EEL 851: Biometrics. An Overview of Statistical Pattern Recognition EEL 851 1 EEL 851: Biometrics An Overview of Statistical Pattern Recognition EEL 851 1 Outline Introduction Pattern Feature Noise Example Problem Analysis Segmentation Feature Extraction Classification Design Cycle

More information

THE UNIVERSITY OF CHICAGO Graduate School of Business Business 41912, Spring Quarter 2014, Mr. Ruey S. Tsay. Solutions to Final Exam

THE UNIVERSITY OF CHICAGO Graduate School of Business Business 41912, Spring Quarter 2014, Mr. Ruey S. Tsay. Solutions to Final Exam THE UNIVERSITY OF CHICAGO Graduate School of Business Business 41912, Spring Quarter 2014, Mr. Ruey S. Tsay Solutions to Final Exam 1. City crime: The distance matrix is 694 915 1073 528 716 881 972 464

More information

Bayesian Decision Theory

Bayesian Decision Theory Bayesian Decision Theory Selim Aksoy Department of Computer Engineering Bilkent University saksoy@cs.bilkent.edu.tr CS 551, Fall 2017 CS 551, Fall 2017 c 2017, Selim Aksoy (Bilkent University) 1 / 46 Bayesian

More information

ECLT 5810 Linear Regression and Logistic Regression for Classification. Prof. Wai Lam

ECLT 5810 Linear Regression and Logistic Regression for Classification. Prof. Wai Lam ECLT 5810 Linear Regression and Logistic Regression for Classification Prof. Wai Lam Linear Regression Models Least Squares Input vectors is an attribute / feature / predictor (independent variable) The

More information

Machine Learning Linear Classification. Prof. Matteo Matteucci

Machine Learning Linear Classification. Prof. Matteo Matteucci Machine Learning Linear Classification Prof. Matteo Matteucci Recall from the first lecture 2 X R p Regression Y R Continuous Output X R p Y {Ω 0, Ω 1,, Ω K } Classification Discrete Output X R p Y (X)

More information

Engineering Part IIB: Module 4F10 Statistical Pattern Processing Lecture 5: Single Layer Perceptrons & Estimating Linear Classifiers

Engineering Part IIB: Module 4F10 Statistical Pattern Processing Lecture 5: Single Layer Perceptrons & Estimating Linear Classifiers Engineering Part IIB: Module 4F0 Statistical Pattern Processing Lecture 5: Single Layer Perceptrons & Estimating Linear Classifiers Phil Woodland: pcw@eng.cam.ac.uk Michaelmas 202 Engineering Part IIB:

More information

Introduction to Machine Learning Spring 2018 Note 18

Introduction to Machine Learning Spring 2018 Note 18 CS 189 Introduction to Machine Learning Spring 2018 Note 18 1 Gaussian Discriminant Analysis Recall the idea of generative models: we classify an arbitrary datapoint x with the class label that maximizes

More information

THE UNIVERSITY OF CHICAGO Graduate School of Business Business 41912, Spring Quarter 2008, Mr. Ruey S. Tsay. Solutions to Final Exam

THE UNIVERSITY OF CHICAGO Graduate School of Business Business 41912, Spring Quarter 2008, Mr. Ruey S. Tsay. Solutions to Final Exam THE UNIVERSITY OF CHICAGO Graduate School of Business Business 41912, Spring Quarter 2008, Mr. Ruey S. Tsay Solutions to Final Exam 1. (13 pts) Consider the monthly log returns, in percentages, of five

More information

Least Squares Regression

Least Squares Regression CIS 50: Machine Learning Spring 08: Lecture 4 Least Squares Regression Lecturer: Shivani Agarwal Disclaimer: These notes are designed to be a supplement to the lecture. They may or may not cover all the

More information

Mark your answers ON THE EXAM ITSELF. If you are not sure of your answer you may wish to provide a brief explanation.

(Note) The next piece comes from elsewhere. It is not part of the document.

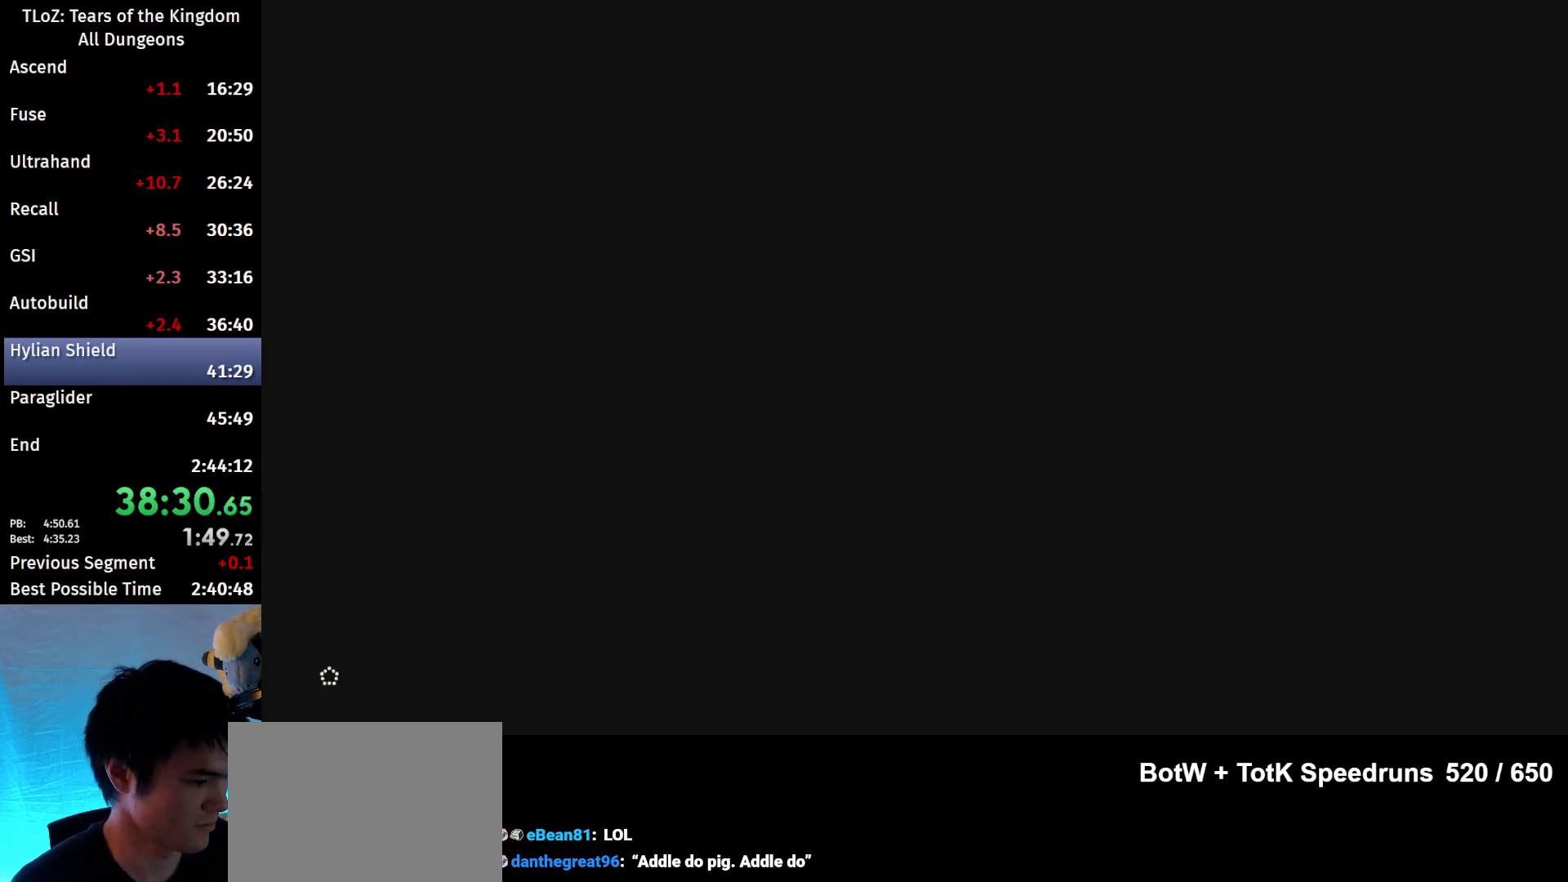
{"buttons": ["X"], "left_stick": "center", "right_stick": "center", "events": [[133, "X", "down"], [167, "X", "up"], [300, "X", "down"], [367, "X", "up"], [467, "X", "down"]]}
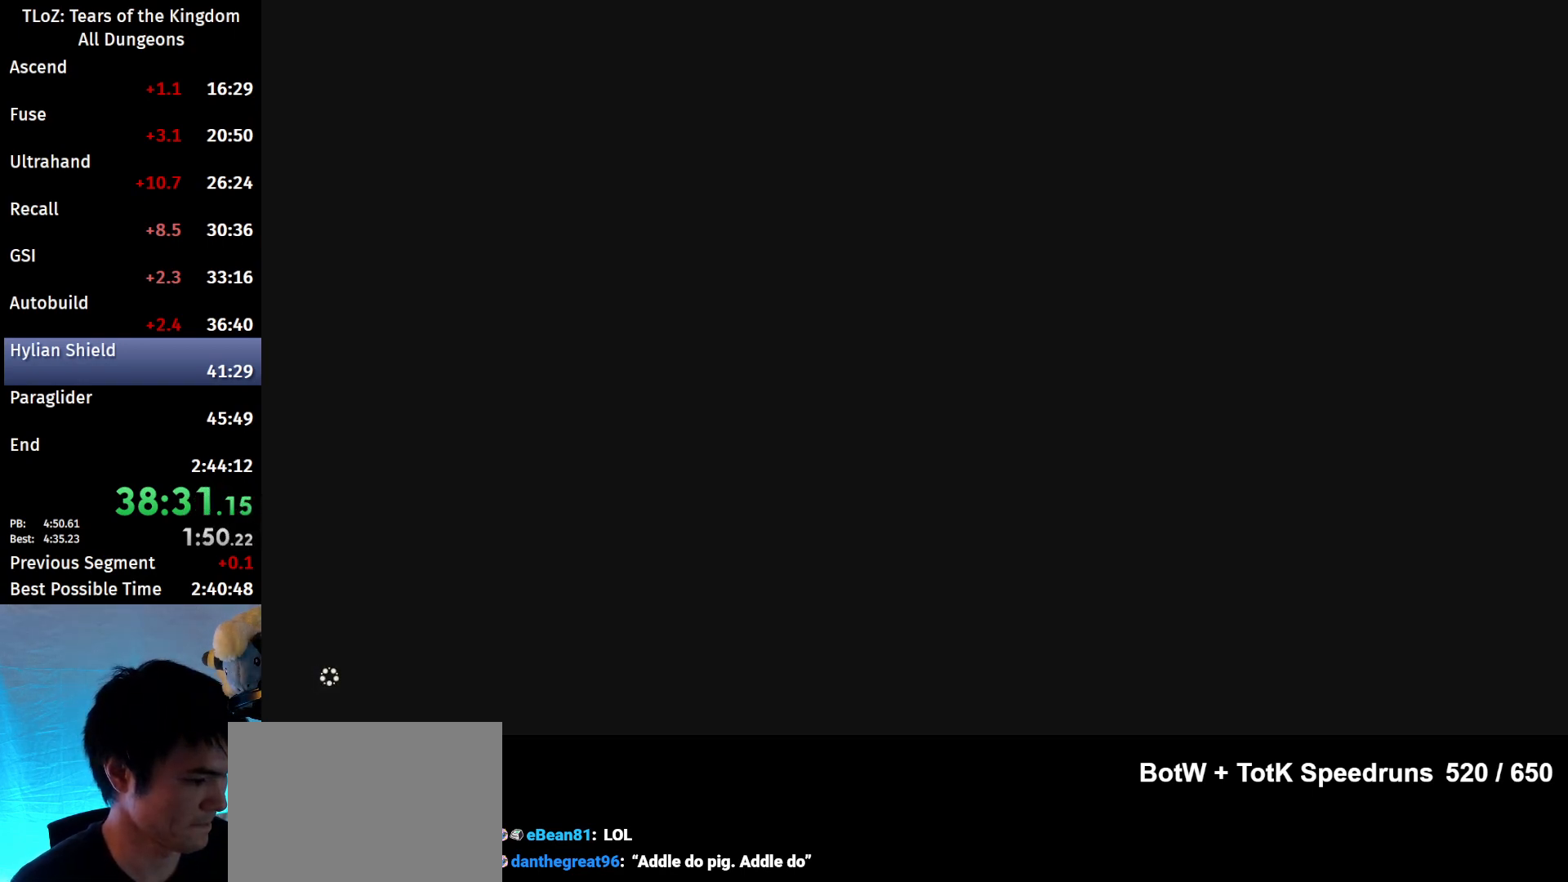
{"buttons": ["X"], "left_stick": "center", "right_stick": "center", "events": [[33, "X", "up"], [133, "X", "down"], [167, "X", "up"], [367, "X", "down"], [400, "X", "up"], [467, "X", "down"]]}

Mark your answers ON THE EXAM ITSELF. If you are not sure of your answer you may wish to provide a brief explanation. CS 189 Spring 2015 Introduction to Machine Learning Midterm You have 80 minutes for the exam. The exam is closed book, closed notes except your one-page crib sheet. No calculators or electronic items.

More information

Intro. ANN & Fuzzy Systems. Lecture 15. Pattern Classification (I): Statistical Formulation

Intro. ANN & Fuzzy Systems. Lecture 15. Pattern Classification (I): Statistical Formulation Lecture 15. Pattern Classification (I): Statistical Formulation Outline Statistical Pattern Recognition Maximum Posterior Probability (MAP) Classifier Maximum Likelihood (ML) Classifier K-Nearest Neighbor

More information

Applied Multivariate and Longitudinal Data Analysis

Applied Multivariate and Longitudinal Data Analysis Applied Multivariate and Longitudinal Data Analysis Discriminant analysis and classification Ana-Maria Staicu SAS Hall 5220; 919-515-0644; astaicu@ncsu.edu 1 Consider the examples: An online banking service

More information

Contents Lecture 4. Lecture 4 Linear Discriminant Analysis. Summary of Lecture 3 (II/II) Summary of Lecture 3 (I/II)

Contents Lecture 4. Lecture 4 Linear Discriminant Analysis. Summary of Lecture 3 (II/II) Summary of Lecture 3 (I/II) Contents Lecture Lecture Linear Discriminant Analysis Fredrik Lindsten Division of Systems and Control Department of Information Technology Uppsala University Email: fredriklindsten@ituuse Summary of lecture

More information

Classification Methods II: Linear and Quadratic Discrimminant Analysis

Classification Methods II: Linear and Quadratic Discrimminant Analysis Classification Methods II: Linear and Quadratic Discrimminant Analysis Rebecca C. Steorts, Duke University STA 325, Chapter 4 ISL Agenda Linear Discrimminant Analysis (LDA) Classification Recall that linear

More information

ECLT 5810 Linear Regression and Logistic Regression for Classification. Prof. Wai Lam

ECLT 5810 Linear Regression and Logistic Regression for Classification. Prof. Wai Lam ECLT 5810 Linear Regression and Logistic Regression for Classification Prof. Wai Lam Linear Regression Models Least Squares Input vectors is an attribute / feature / predictor (independent variable) The

More information

Bayes Rule for Minimizing Risk

Bayes Rule for Minimizing Risk Bayes Rule for Minimizing Risk Dennis Lee April 1, 014 Introduction In class we discussed Bayes rule for minimizing the probability of error. Our goal is to generalize this rule to minimize risk instead

More information

Chapter 3: Maximum-Likelihood & Bayesian Parameter Estimation (part 1)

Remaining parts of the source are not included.